WHAT IS REQUIRED:
Nothing but the listing below, retyped exactly, should appear in the answer.

═════ RECORDS SUPPLIED

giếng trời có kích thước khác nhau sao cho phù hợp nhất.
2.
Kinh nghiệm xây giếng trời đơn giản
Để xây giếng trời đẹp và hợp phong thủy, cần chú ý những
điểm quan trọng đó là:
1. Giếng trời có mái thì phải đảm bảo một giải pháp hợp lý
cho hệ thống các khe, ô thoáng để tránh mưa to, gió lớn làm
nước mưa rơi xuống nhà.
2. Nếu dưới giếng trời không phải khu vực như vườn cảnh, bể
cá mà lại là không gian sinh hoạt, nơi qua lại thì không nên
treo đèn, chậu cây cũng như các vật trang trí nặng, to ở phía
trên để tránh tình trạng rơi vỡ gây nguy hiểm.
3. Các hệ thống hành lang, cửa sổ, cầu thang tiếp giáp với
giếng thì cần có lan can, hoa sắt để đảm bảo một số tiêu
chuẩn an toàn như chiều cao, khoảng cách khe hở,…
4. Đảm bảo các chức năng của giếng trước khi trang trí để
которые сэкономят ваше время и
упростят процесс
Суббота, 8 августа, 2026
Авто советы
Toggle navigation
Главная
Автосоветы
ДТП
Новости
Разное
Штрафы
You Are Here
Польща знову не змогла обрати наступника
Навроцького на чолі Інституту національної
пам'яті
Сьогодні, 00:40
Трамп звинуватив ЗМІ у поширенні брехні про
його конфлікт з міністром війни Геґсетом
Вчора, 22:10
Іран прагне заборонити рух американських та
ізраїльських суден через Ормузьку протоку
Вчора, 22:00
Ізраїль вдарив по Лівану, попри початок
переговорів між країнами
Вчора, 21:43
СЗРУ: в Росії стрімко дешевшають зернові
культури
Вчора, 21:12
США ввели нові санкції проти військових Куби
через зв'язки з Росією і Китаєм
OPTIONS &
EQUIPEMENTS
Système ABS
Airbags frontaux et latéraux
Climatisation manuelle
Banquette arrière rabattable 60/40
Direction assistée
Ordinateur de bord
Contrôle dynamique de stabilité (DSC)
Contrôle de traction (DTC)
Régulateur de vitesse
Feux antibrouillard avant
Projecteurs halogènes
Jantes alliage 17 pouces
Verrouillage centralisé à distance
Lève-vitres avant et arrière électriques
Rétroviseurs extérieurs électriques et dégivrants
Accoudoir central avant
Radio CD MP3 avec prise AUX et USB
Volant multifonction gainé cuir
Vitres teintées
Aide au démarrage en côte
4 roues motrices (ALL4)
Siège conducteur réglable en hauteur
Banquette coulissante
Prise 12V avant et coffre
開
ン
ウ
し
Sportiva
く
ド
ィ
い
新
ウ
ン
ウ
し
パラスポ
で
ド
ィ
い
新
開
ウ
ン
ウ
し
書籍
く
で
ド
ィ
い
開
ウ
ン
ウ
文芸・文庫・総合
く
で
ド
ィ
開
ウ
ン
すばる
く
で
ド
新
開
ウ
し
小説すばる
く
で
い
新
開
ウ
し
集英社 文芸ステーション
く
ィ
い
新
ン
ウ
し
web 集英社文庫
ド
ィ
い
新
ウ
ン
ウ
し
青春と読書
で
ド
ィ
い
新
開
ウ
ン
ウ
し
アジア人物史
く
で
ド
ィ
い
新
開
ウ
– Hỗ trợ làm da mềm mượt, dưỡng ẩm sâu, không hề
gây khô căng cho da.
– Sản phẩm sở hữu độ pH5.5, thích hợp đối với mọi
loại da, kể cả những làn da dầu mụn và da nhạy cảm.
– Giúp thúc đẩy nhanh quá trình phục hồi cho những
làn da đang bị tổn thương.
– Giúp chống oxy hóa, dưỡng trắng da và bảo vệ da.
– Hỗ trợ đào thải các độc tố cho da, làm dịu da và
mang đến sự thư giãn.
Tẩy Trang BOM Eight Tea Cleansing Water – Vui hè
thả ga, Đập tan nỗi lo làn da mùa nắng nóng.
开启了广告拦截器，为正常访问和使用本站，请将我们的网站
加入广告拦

══════════

RESULT FOR THIS TASK:
giếng trời có kích thước khác nhau sao cho phù hợp nhất.
2.
Kinh nghiệm xây giếng trời đơn giản
Để xây giếng trời đẹp và hợp phong thủy, cần chú ý những
điểm quan trọng đó là:
1. Giếng trời có mái thì phải đảm bảo một giải pháp hợp lý
cho hệ thống các khe, ô thoáng để tránh mưa to, gió lớn làm
nước mưa rơi xuống nhà.
2. Nếu dưới giếng trời không phải khu vực như vườn cảnh, bể
cá mà lại là không gian sinh hoạt, nơi qua lại thì không nên
treo đèn, chậu cây cũng như các vật trang trí nặng, to ở phía
trên để tránh tình trạng rơi vỡ gây nguy hiểm.
3. Các hệ thống hành lang, cửa sổ, cầu thang tiếp giáp với
giếng thì cần có lan can, hoa sắt để đảm bảo một số tiêu
chuẩn an toàn như chiều cao, khoảng cách khe hở,…
4. Đảm bảo các chức năng của giếng trước khi trang trí để
которые сэкономят ваше время и
упростят процесс
Суббота, 8 августа, 2026
Авто советы
Toggle navigation
Главная
Автосоветы
ДТП
Новости
Разное
Штрафы
You Are Here
Польща знову не змогла обрати наступника
Навроцького на чолі Інституту національної
пам'яті
Сьогодні, 00:40
Трамп звинуватив ЗМІ у поширенні брехні про
його конфлікт з міністром війни Геґсетом
Вчора, 22:10
Іран прагне заборонити рух американських та
ізраїльських суден через Ормузьку протоку
Вчора, 22:00
Ізраїль вдарив по Лівану, попри початок
переговорів між країнами
Вчора, 21:43
СЗРУ: в Росії стрімко дешевшають зернові
культури
Вчора, 21:12
США ввели нові санкції проти військових Куби
через зв'язки з Росією і Китаєм
OPTIONS &
EQUIPEMENTS
Système ABS
Airbags frontaux et latéraux
Climatisation manuelle
Banquette arrière rabattable 60/40
Direction assistée
Ordinateur de bord
Contrôle dynamique de stabilité (DSC)
Contrôle de traction (DTC)
Régulateur de vitesse
Feux antibrouillard avant
Projecteurs halogènes
Jantes alliage 17 pouces
Verrouillage centralisé à distance
Lève-vitres avant et arrière électriques
Rétroviseurs extérieurs électriques et dégivrants
Accoudoir central avant
Radio CD MP3 avec prise AUX et USB
Volant multifonction gainé cuir
Vitres teintées
Aide au démarrage en côte
4 roues motrices (ALL4)
Siège conducteur réglable en hauteur
Banquette coulissante
Prise 12V avant et coffre
開
ン
ウ
し
Sportiva
く
ド
ィ
い
新
ウ
ン
ウ
し
パラスポ
で
ド
ィ
い
新
開
ウ
ン
ウ
し
書籍
く
で
ド
ィ
い
開
ウ
ン
ウ
文芸・文庫・総合
く
で
ド
ィ
開
ウ
ン
すばる
く
で
ド
新
開
ウ
し
小説すばる
く
で
い
新
開
ウ
し
集英社 文芸ステーション
く
ィ
い
新
ン
ウ
し
web 集英社文庫
ド
ィ
い
新
ウ
ン
ウ
し
青春と読書
で
ド
ィ
い
新
開
ウ
ン
ウ
し
アジア人物史
く
で
ド
ィ
い
新
開
ウ
– Hỗ trợ làm da mềm mượt, dưỡng ẩm sâu, không hề
gây khô căng cho da.
– Sản phẩm sở hữu độ pH5.5, thích hợp đối với mọi
loại da, kể cả những làn da dầu mụn và da nhạy cảm.
– Giúp thúc đẩy nhanh quá trình phục hồi cho những
làn da đang bị tổn thương.
– Giúp chống oxy hóa, dưỡng trắng da và bảo vệ da.
– Hỗ trợ đào thải các độc tố cho da, làm dịu da và
mang đến sự thư giãn.
Tẩy Trang BOM Eight Tea Cleansing Water – Vui hè
thả ga, Đập tan nỗi lo làn da mùa nắng nóng.
开启了广告拦截器，为正常访问和使用本站，请将我们的网站
加入广告拦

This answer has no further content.